Between the seder and the sirens |
Every year, we sit around our seder tables and say the same words: “Avadim hayinu” — we were slaves to Pharaoh in Egypt.
Not THEY were slaves. WE were.
We are told to see ourselves as if we, too, went out from the land of Egypt. To tell the story again and again. To teach it diligently unto our children. To taste the bitterness. To sit with the hunger. To remember what it means to be powerless, to be oppressed, to be at the mercy of those who do not see our full humanity.
And this year — we will say these words while missiles from Iran carve their way through the dark. Sirens interrupt the ordinary rhythm of life. Children learn the distance to shelters the way they learn the Four Questions.
Even though we have each other, we still feel isolated.
We say “Avadim hayinu” with one ear tuned to the possibility of a warning.
Memory is not just for the sake of identity — it’s for the sake of empathy, morality, and justice. After all, we know what it means to be the stranger, we are commanded to love the stranger. “For you were strangers in the land of Egypt.”
But this year, that commandment feels heavy — at least for me.
Because the stranger is not abstract.
The stranger lives here.
The stranger stands at checkpoints.
The stranger can’t harvest their olive trees.

********************

## Problem A
In the essay, list every sentence that begins with the word "To" in the paragraph starting "We are told to see ourselves".
## Problem B
According to the essay, children learn the distance to shelters the way they learn what?
The lines that come next are separate material with no connection to the essay.

## Data extract
********************

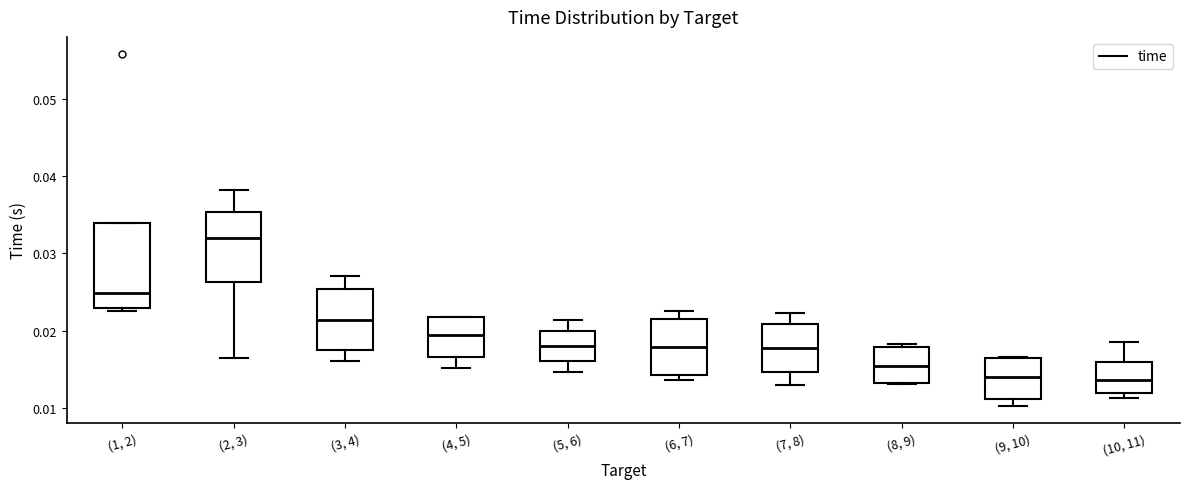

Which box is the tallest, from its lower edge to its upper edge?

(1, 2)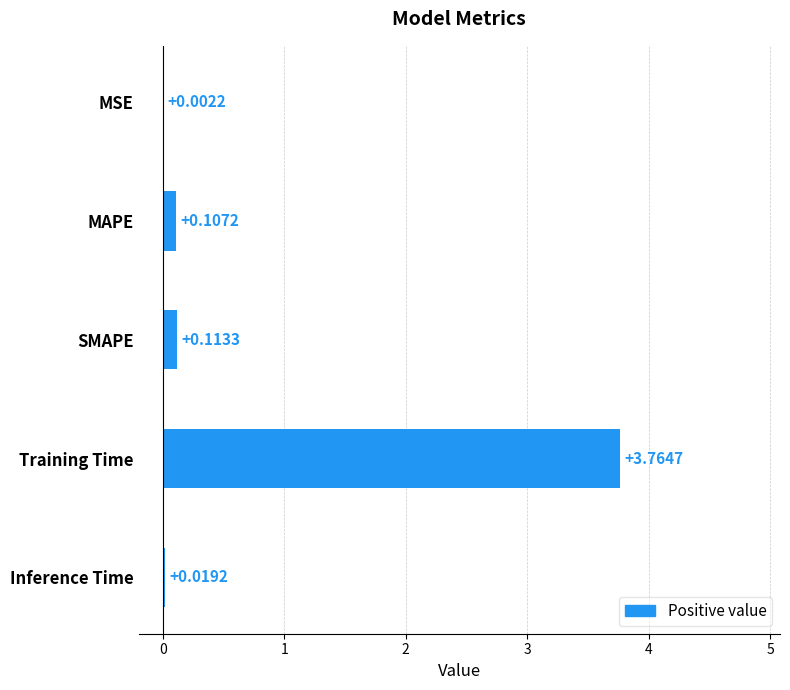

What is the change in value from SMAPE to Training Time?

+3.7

********************

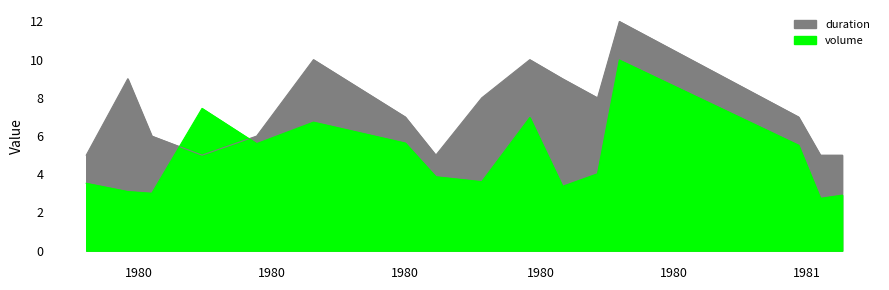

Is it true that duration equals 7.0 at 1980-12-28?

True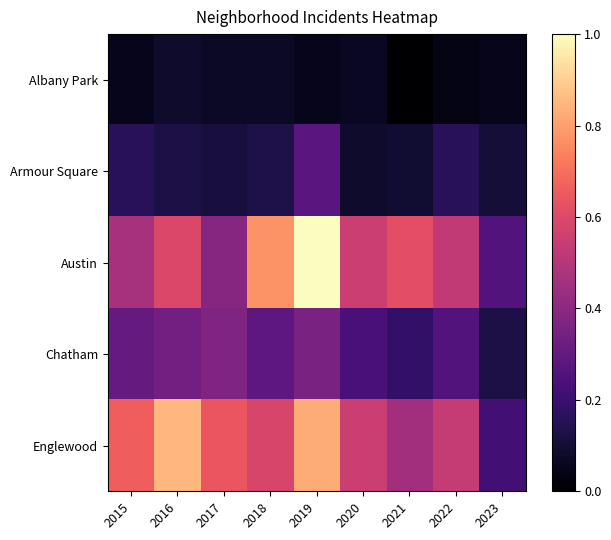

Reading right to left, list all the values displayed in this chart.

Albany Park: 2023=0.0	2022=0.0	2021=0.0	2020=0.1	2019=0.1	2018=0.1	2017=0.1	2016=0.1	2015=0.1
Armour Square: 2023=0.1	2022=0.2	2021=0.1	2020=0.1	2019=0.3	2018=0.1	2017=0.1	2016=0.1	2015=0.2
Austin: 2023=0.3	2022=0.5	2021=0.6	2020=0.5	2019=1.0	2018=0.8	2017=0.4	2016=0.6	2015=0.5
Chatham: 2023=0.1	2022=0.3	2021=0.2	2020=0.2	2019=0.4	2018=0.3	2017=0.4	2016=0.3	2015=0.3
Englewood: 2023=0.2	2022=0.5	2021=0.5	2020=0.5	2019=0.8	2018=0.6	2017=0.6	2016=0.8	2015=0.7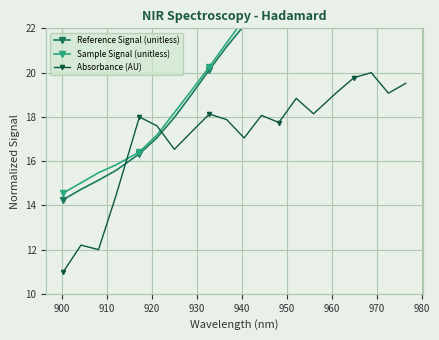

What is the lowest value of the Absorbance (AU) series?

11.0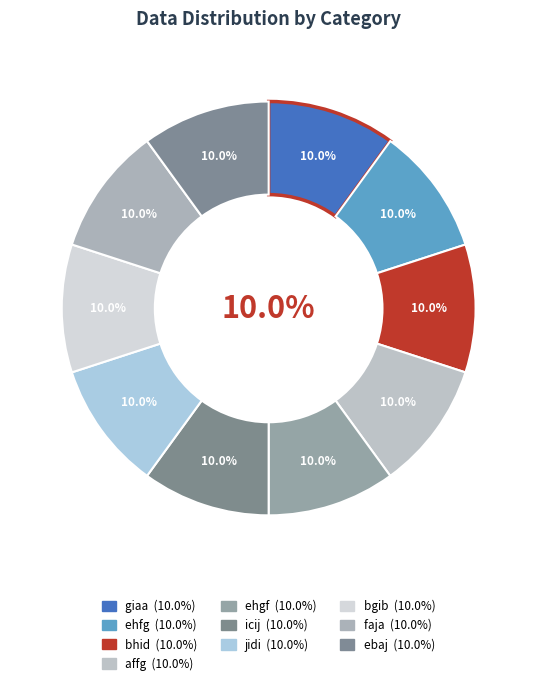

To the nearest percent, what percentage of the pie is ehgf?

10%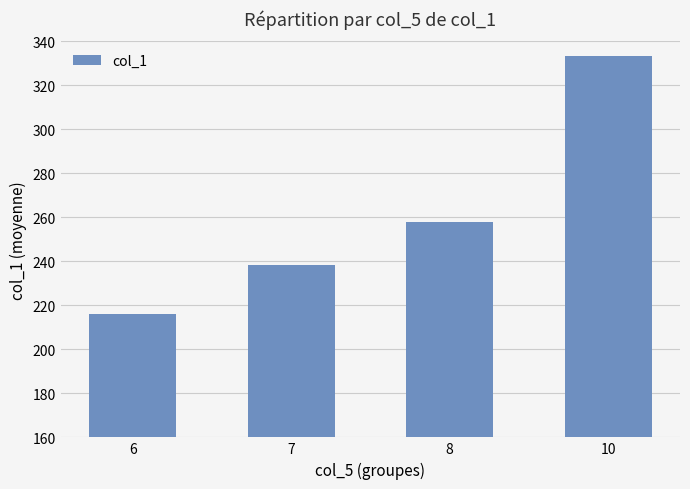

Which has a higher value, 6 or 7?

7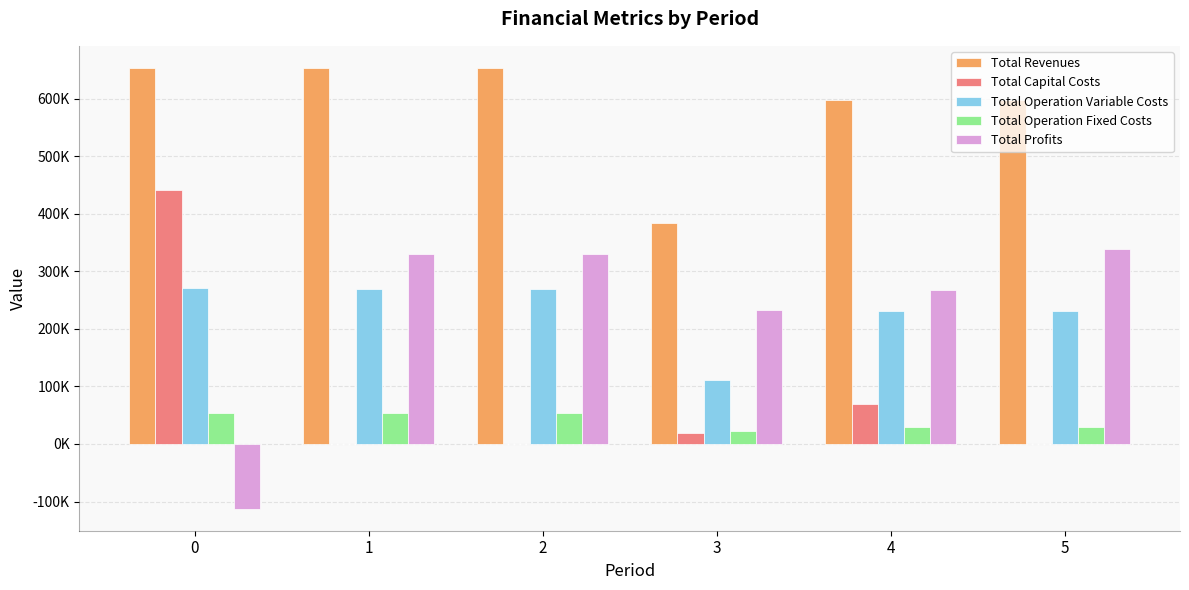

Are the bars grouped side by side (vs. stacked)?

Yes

********************

## Final answer A
- To tell the story again and again.
- To teach it diligently unto our children.
- To taste the bitterness.
- To sit with the hunger.
- To remember what it means to be powerless, to be oppressed, to be at the mercy of those who do not see our full humanity.

## Final answer B
The Four Questions.